(The task) Which lines of the entries below hold the word "toJson"? Report each of them.

(Available data)
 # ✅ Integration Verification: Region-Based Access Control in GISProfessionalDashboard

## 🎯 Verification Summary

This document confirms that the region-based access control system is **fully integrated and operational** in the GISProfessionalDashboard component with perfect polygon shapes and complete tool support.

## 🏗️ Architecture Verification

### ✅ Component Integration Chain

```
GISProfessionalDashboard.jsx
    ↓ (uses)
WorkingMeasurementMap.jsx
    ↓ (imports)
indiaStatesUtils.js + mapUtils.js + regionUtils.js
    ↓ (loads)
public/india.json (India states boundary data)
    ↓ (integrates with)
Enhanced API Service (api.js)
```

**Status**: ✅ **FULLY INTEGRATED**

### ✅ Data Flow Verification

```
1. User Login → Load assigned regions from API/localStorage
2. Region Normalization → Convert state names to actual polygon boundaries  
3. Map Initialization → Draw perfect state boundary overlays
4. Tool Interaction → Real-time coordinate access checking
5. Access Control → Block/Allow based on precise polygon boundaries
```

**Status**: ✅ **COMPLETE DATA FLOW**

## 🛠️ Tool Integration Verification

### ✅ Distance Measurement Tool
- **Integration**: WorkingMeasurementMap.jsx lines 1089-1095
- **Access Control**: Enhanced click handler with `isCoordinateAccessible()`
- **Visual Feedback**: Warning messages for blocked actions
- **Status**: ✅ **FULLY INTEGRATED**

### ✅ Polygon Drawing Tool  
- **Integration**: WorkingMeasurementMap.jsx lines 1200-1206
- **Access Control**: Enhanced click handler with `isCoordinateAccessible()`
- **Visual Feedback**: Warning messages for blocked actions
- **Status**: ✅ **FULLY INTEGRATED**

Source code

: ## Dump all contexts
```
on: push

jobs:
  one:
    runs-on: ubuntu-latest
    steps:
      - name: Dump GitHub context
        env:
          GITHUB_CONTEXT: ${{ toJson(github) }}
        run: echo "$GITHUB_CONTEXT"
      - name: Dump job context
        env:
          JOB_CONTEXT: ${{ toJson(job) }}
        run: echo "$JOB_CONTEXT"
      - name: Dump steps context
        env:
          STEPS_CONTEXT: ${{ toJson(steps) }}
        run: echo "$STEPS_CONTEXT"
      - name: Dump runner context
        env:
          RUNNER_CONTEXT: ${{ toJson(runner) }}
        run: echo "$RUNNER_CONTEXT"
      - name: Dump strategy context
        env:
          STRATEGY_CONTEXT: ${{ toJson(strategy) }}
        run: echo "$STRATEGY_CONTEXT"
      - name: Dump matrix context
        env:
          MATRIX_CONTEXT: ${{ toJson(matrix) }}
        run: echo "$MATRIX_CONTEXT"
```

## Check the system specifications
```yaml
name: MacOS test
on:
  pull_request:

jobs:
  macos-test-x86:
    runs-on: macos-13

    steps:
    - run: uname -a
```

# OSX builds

(Answer area)
          GITHUB_CONTEXT: ${{ toJson(github) }}
          JOB_CONTEXT: ${{ toJson(job) }}
          STEPS_CONTEXT: ${{ toJson(steps) }}
          RUNNER_CONTEXT: ${{ toJson(runner) }}
          STRATEGY_CONTEXT: ${{ toJson(strategy) }}
          MATRIX_CONTEXT: ${{ toJson(matrix) }}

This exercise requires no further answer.